Second, people become frustrated with online dating — and that's when a matchmaker's services prove invaluable. That massive process of weeding through potential mates is exhausting, and some of the people winking at you turn out to be married or creepy. It's a tough job to tackle alone, and it's an embarrassing one to mismanage.
"I once had an Orthodox Jewish girl I was working with in New York, and she had been dating someone for four or five dates and let him sleep over," Greenwald says. "Well, the next morning he has to go to temple, but it's Shabbat and it's too far away for him to go without using technology, and he didn't have his tallis, his prayer shawl. She runs to the bathroom and is texting me because she doesn't know whether it's him freaking out about sleeping together or about his tallis."
When Greenwald peeks at her cell phone, the move is subtle, as though she's just reaching for a fork and accidentally encounters her BlackBerry. In case of dating emergencies like the tallis incident, she and her disciples keep their cell phones turned on and are always available to tackle romantic problems as they develop.

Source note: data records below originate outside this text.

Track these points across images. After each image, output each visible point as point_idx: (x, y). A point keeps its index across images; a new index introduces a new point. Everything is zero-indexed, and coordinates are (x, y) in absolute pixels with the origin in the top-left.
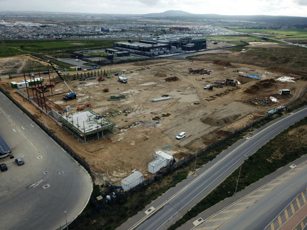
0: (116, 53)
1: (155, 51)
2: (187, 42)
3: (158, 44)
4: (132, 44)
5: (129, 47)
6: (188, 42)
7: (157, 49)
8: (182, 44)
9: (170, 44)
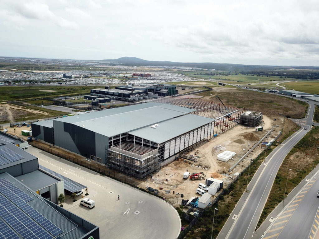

A typical date-coaching session with a female client covers a strict regimen of training, refinement and blunt honesty. Before even starting out with a new date-coaching customer, though, Greenwald asks the woman to request a minimum of six letters from friends, family members and ex-boyfriends, explaining why this client has not yet found love. After that, a client will fly in to Denver (most of them are from New York), where Greenwald will book her into a comfortable hotel and then wake her up at eight the next morning to have her makeup and hair done in Cherry Creek.
From there, the client will visit Marea Evans, Greenwald's go-to photographer, to have flattering photos taken for her dating profile. All clients are required to purchase a brand-new push-up bra before being photographed, and Greenwald approves their wardrobe options before the photos are taken. The rest of the day consists of one-on-one date counseling with a short lunch break, during which Greenwald actually stages a pretend date.

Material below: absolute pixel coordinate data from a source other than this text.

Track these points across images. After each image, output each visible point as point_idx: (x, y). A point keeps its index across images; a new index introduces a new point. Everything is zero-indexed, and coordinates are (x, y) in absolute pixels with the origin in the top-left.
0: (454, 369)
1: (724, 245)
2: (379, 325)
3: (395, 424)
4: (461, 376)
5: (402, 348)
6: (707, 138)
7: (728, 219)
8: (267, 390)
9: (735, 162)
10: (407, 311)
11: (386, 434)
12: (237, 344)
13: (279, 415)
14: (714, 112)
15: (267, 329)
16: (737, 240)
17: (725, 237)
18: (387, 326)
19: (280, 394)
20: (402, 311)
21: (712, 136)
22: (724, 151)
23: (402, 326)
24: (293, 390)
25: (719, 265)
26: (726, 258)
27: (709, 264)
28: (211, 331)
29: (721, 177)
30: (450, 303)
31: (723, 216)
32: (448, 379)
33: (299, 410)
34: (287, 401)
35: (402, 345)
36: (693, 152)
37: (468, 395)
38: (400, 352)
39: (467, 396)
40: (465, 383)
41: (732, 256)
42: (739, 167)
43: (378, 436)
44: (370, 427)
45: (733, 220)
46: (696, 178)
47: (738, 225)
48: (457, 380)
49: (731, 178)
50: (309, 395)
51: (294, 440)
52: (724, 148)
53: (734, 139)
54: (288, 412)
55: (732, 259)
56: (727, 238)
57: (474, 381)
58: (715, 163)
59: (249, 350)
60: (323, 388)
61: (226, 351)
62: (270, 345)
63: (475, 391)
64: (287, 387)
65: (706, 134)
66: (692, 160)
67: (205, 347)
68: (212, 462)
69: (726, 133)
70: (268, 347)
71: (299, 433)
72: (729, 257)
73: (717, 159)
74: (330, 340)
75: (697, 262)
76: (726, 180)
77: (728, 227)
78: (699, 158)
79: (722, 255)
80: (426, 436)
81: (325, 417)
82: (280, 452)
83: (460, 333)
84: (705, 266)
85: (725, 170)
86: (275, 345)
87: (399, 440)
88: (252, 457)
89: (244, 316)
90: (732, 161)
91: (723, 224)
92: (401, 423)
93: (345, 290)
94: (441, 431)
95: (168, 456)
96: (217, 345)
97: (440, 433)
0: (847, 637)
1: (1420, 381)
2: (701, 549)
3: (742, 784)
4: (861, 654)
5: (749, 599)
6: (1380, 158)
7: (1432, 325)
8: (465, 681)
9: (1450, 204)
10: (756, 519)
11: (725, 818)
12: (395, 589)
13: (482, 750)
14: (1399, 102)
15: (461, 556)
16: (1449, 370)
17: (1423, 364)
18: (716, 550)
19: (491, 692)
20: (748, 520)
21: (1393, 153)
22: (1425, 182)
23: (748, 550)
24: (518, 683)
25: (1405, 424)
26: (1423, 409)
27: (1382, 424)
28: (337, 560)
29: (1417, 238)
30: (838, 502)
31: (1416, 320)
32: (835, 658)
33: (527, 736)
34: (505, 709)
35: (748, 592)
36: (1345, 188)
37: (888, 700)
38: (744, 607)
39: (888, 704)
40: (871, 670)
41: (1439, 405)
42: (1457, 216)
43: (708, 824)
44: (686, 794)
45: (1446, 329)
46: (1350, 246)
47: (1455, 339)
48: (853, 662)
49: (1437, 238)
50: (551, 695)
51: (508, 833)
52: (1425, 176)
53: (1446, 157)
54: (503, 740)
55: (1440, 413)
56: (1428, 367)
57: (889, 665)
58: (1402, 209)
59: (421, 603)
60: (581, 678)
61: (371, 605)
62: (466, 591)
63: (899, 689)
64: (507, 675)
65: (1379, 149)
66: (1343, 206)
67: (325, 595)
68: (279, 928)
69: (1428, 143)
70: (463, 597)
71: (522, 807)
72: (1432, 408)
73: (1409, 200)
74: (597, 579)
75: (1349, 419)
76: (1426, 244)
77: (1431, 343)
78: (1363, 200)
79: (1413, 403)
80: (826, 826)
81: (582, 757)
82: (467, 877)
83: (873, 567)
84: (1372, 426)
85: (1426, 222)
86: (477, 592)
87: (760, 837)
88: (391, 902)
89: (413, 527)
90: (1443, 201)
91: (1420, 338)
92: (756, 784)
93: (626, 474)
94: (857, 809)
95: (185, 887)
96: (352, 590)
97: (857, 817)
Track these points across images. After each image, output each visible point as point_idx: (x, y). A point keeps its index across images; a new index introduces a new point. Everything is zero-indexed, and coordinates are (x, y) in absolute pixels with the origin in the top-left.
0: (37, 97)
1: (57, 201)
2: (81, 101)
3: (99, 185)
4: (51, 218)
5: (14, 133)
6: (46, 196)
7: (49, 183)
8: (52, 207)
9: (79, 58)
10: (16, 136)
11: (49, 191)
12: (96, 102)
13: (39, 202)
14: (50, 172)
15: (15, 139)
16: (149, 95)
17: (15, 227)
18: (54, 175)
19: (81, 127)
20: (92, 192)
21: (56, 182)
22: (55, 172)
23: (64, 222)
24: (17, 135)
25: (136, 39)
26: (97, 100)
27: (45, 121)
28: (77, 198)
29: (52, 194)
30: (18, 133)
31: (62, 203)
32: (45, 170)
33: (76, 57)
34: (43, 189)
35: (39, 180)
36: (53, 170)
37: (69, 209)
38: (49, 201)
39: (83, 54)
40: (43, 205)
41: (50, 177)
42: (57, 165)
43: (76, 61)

All of this work takes time and expertise, and Greenwald encourages the matchmakers she trains to charge heavily for them. Some clients do not even trust matchmakers who do not approach the expensive end of the scale, she points out. The issue of price is frequently debated at her boot camp, though most followers elect to follow Greenwald's scale, or at least an approximation of it. But Boulder dating coach Heidi Wicks has elected to ignore it.
"My feeling is that everybody deserves love, not just the wealthy," Wicks says. "There are a lot of business models that only cater to the wealthy, and that just rubs me the wrong way. I want to be available to people with less money, but I still want to make money."